The fiber fix for constipation is also well-supported. GLP-1 and GIP receptor agonists slow gastric motility, and constipation is one of the most commonly reported gastrointestinal side effects, affecting roughly 11 percent of tirzepatide users in the SURMOUNT-1 trial (Jastreboff et al., 2022, NEJM). Dietary fiber is a standard first-line response before considering laxatives or dose adjustments.
What did they get wrong (or right)?
There is nothing factually wrong in this video, which is somewhat unusual for GLP-1 content on TikTok. The creator did not overclaim. They did not say tirzepatide "melts fat" or "resets your metabolism." They described their subjective experience accurately and with appropriate uncertainty.
One thing worth flagging: the creator mentions getting a message asking whether to "go up now" to 5 mg after just ten days. Standard prescribing guidance, as outlined in the Mounjaro US label, is to stay at each dose for at least four weeks before titrating. Moving up after ten days because suppression just kicked in would be premature and could increase GI side effect risk. That decision should go through their prescriber, not a message prompt from an app.

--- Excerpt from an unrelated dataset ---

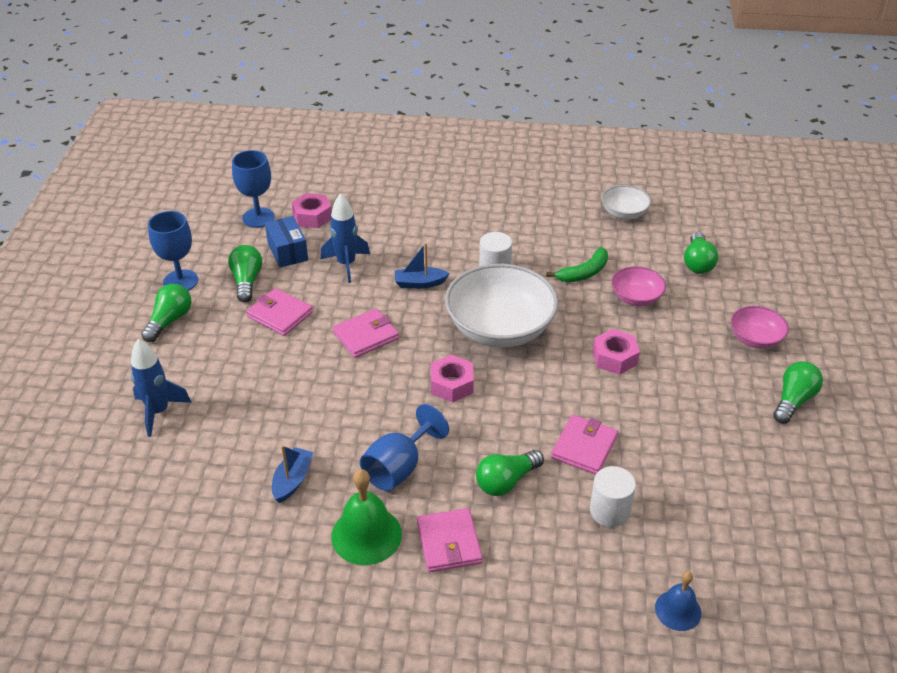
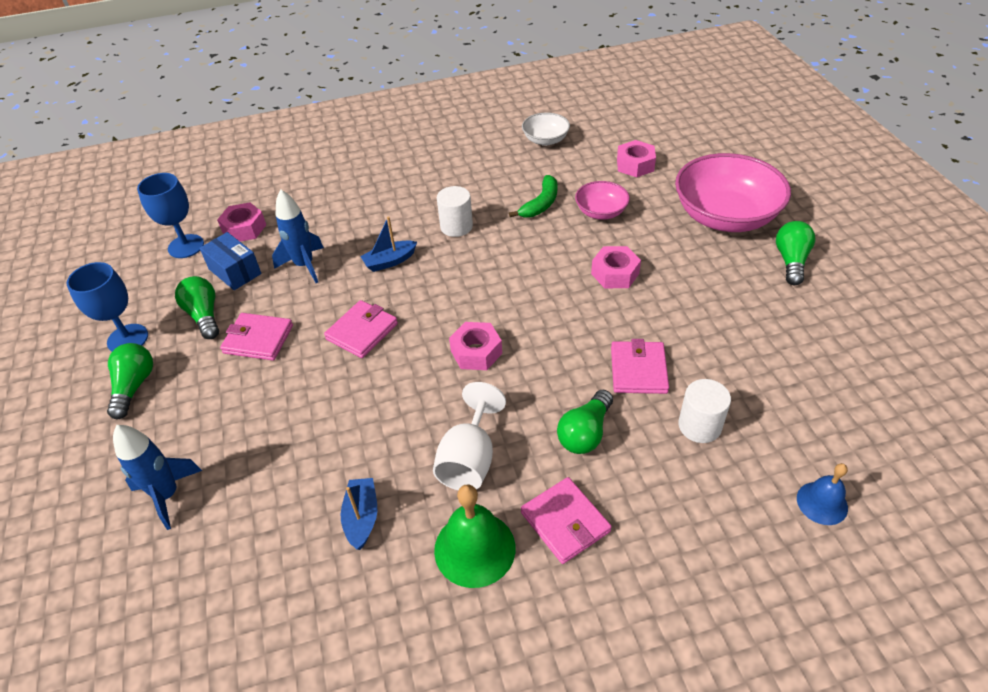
camera: 20 degrees left, 5 degrees up
(399, 468) = (469, 459): blue goblet -> white goblet
(500, 328) = (492, 280): white bowl -> none
(697, 263) = (635, 165): green light bulb -> pink nut
(755, 339) = (725, 216): pink bowl -> pink bowl, size x1.99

The food choices described, a spinach and berry smoothie with oat milk, scrambled eggs, plenty of water, are genuinely solid. No complaints there.
What should you actually know?
The 2.5 mg starting dose of tirzepatide is designed for tolerability, not effect. If you felt nothing in week one, that is not a malfunction. The therapeutic action builds with dose and time. Wróbel et al. (2023, Diabetes, Obesity and Metabolism) noted that appetite-regulating effects of dual GIP/GLP-1 agonists like tirzepatide are dose-dependent and receptor-saturation-dependent, meaning the starting dose occupies relatively few receptors compared to higher maintenance doses.
On the dose escalation question: do not let an app or a notification decide when you go up. Four weeks at each dose is the standard titration interval. Going faster increases the likelihood of nausea, vomiting, and gastroparesis symptoms without meaningfully accelerating weight loss outcomes. Your prescriber should be making that call based on your tolerability, not a prompt.
And the jeans goal? Honestly, that is a reasonable functional health target. Research consistently shows that patient-centered, non-scale outcomes improve medication adherence and long-term success (Tronieri et al., 2023, Obesity Reviews). Fixating only on the number can lead to frustration during normal weight fluctuation plateaus.